The focus shifts to the stories of those who also looked to bridge the two worlds, ‘Painted Pony’ a simply strummed swayalong cowboy campfire tune (albeit with music box piano accompaniment), throaty electric guitar riffery underpinning ‘Mango Tree’, a bluesy rock celebration of the Mexican climate, while ‘Gold And Black Mare’, a hanging song about horse stealing, a fatally demanding lover and murder, melds traditional folk and Southern Gothic blues.

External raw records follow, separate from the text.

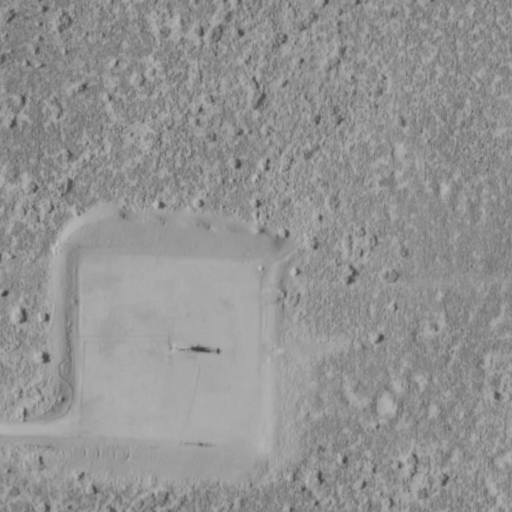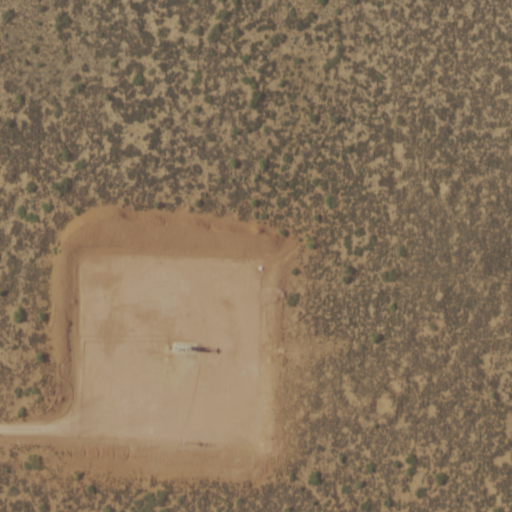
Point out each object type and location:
petroleum well: (172, 339)
road: (29, 429)
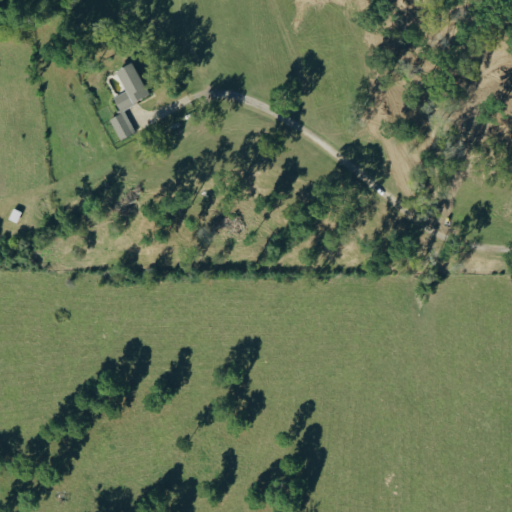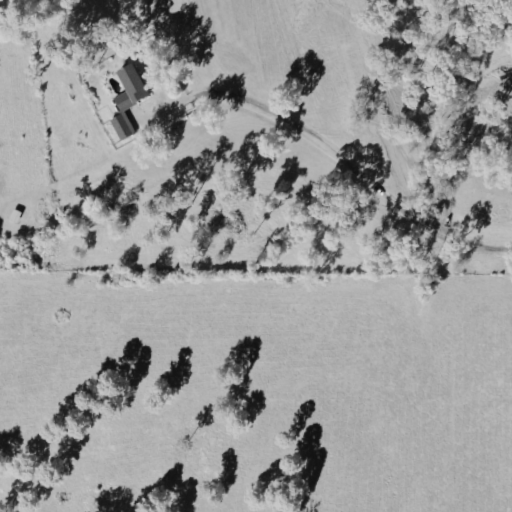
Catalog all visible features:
building: (124, 97)
road: (332, 152)
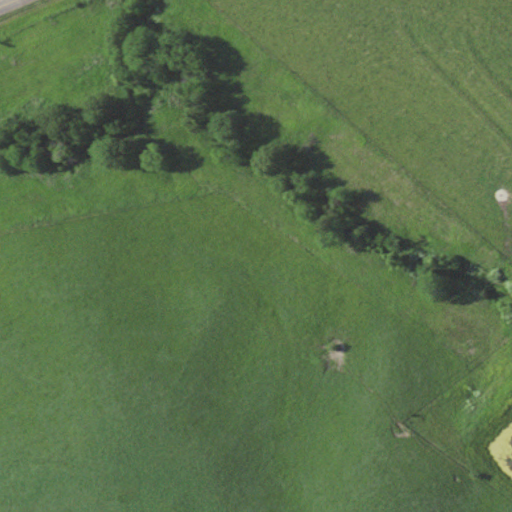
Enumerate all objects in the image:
road: (7, 2)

Arguably, the album’s two strongest tracks are those that are stripped right back, the acoustic blues ‘Spread My Wings’ featuring just his guitar and Lopez’s harmonica solo while ‘Rendezvous Duel’ heads into Appalachian territory with Wilson’s fiddle and Edrington’s banjo, sung in the voice of legendary frontiersman Kit Carson as he returns to his wife to swap stories. And there it stays for the final number, ‘Southern Belle’ with its handclap rhythm, accordion, banjo and Sarah Ferrell providing the harmony vocals, a Civil War story of a wounded Union soldier being cared for by a Confederate woman.
A Bard is, of course, a celebrated professional storyteller, a poet, a travelling minstrel. His folks named him well.